/---
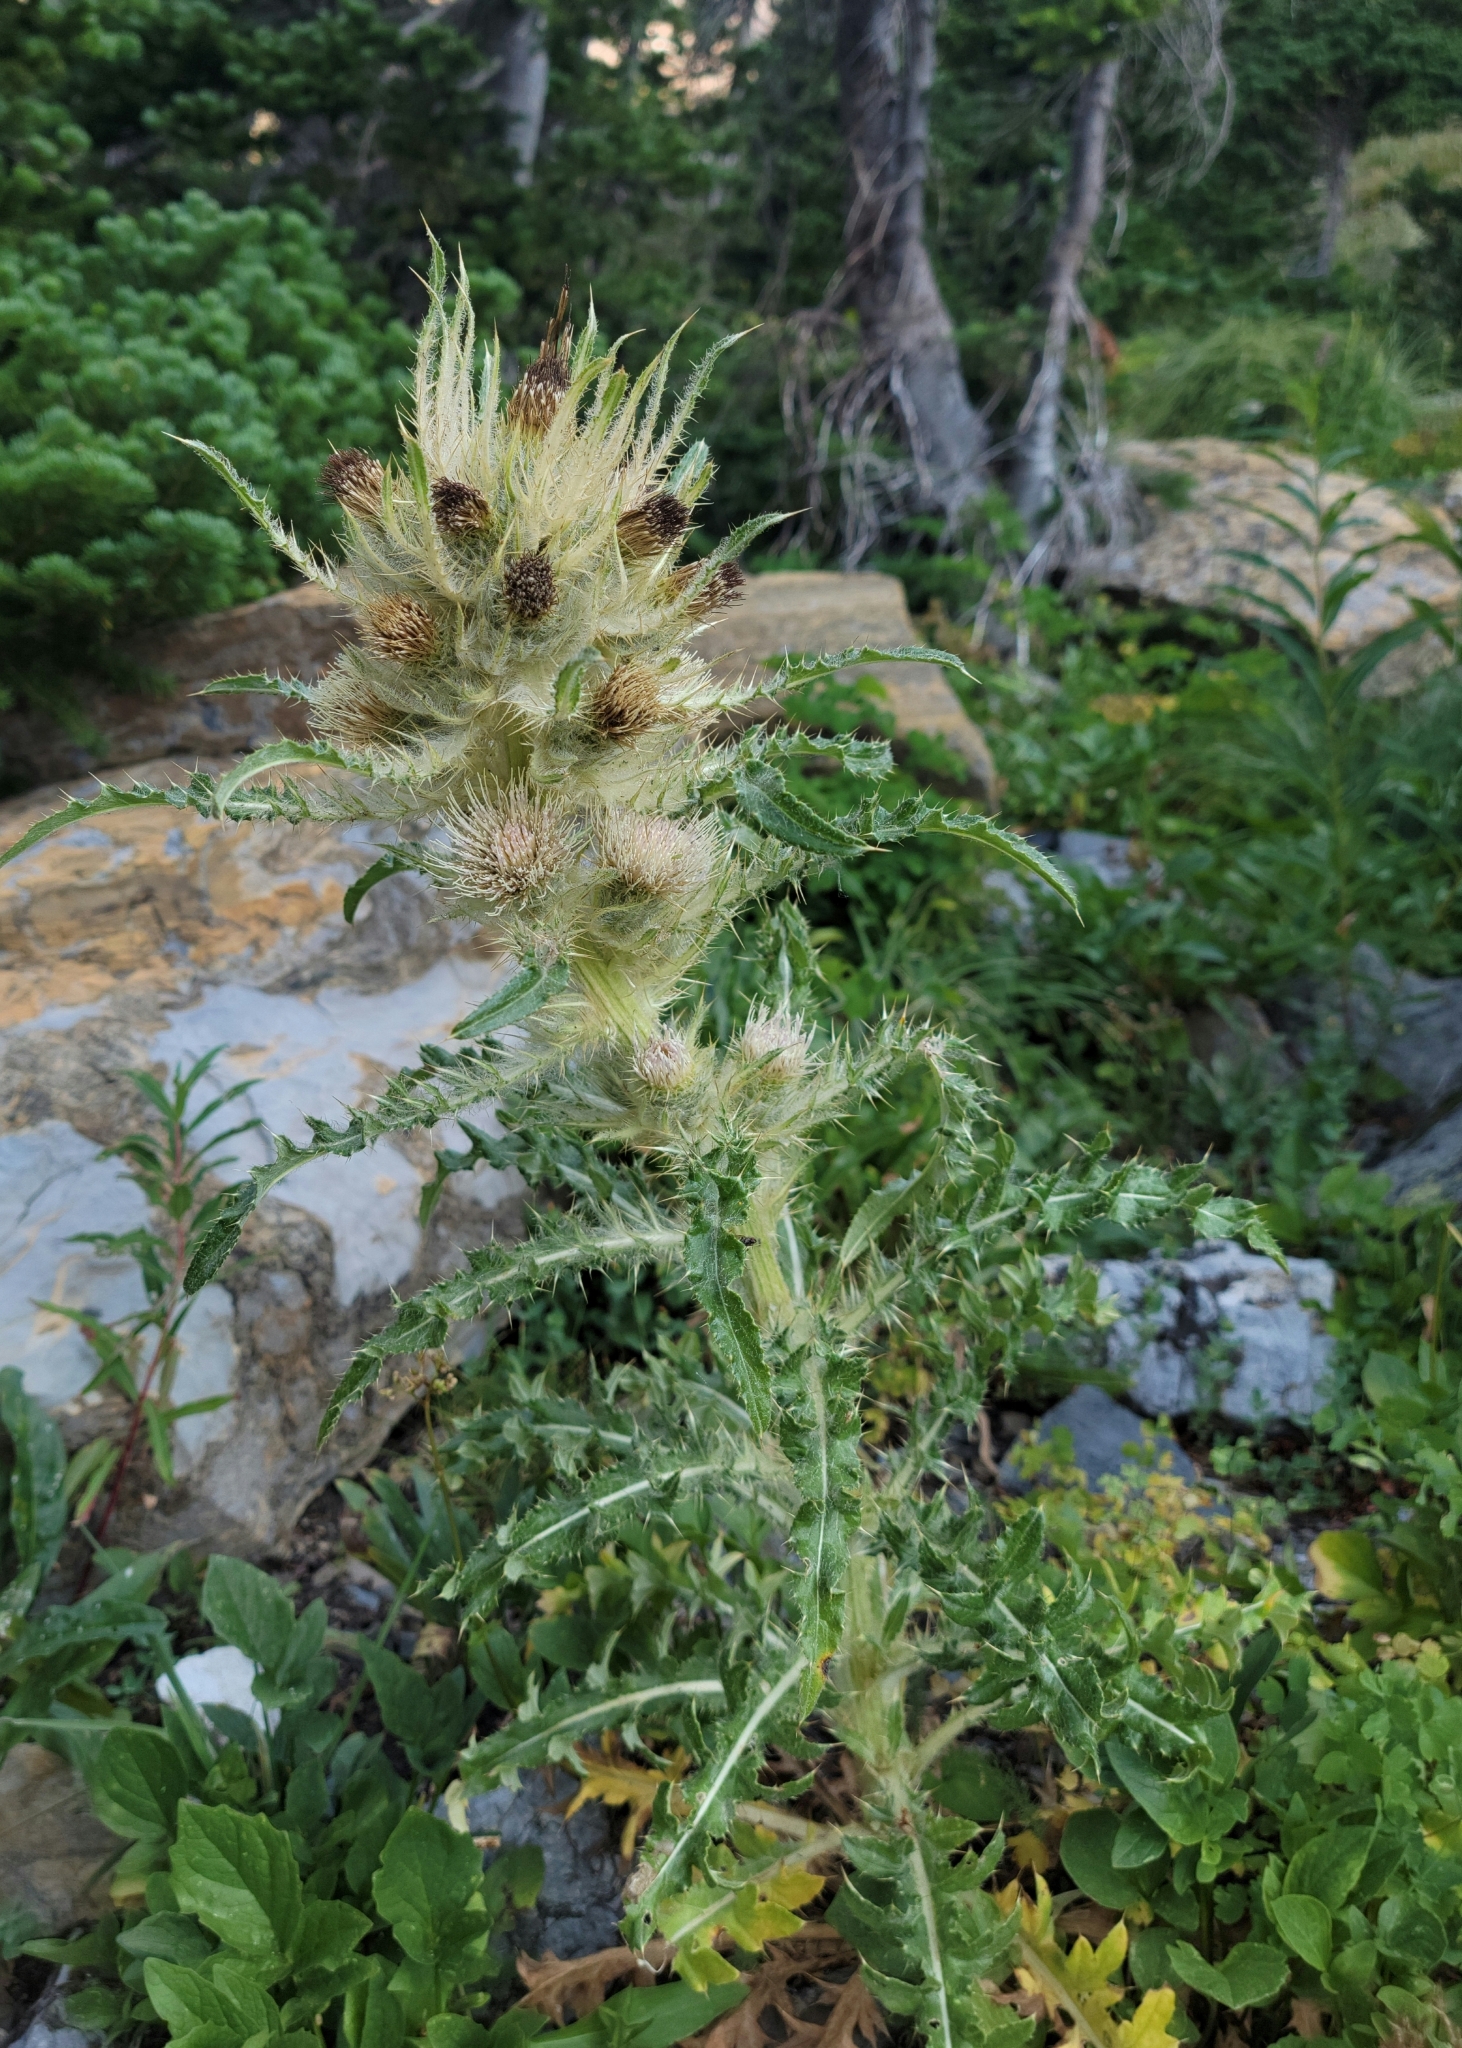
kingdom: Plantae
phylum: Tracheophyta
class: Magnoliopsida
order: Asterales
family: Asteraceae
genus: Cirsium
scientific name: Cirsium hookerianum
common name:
\---
* _Problem requirements_
Change "scientific name" to "binomial name" throughout the lines above and write them out again with nothing else altered. Omit the pictures.

* _Exercise solution_
kingdom: Plantae
phylum: Tracheophyta
class: Magnoliopsida
order: Asterales
family: Asteraceae
genus: Cirsium
binomial name: Cirsium hookerianum
common name:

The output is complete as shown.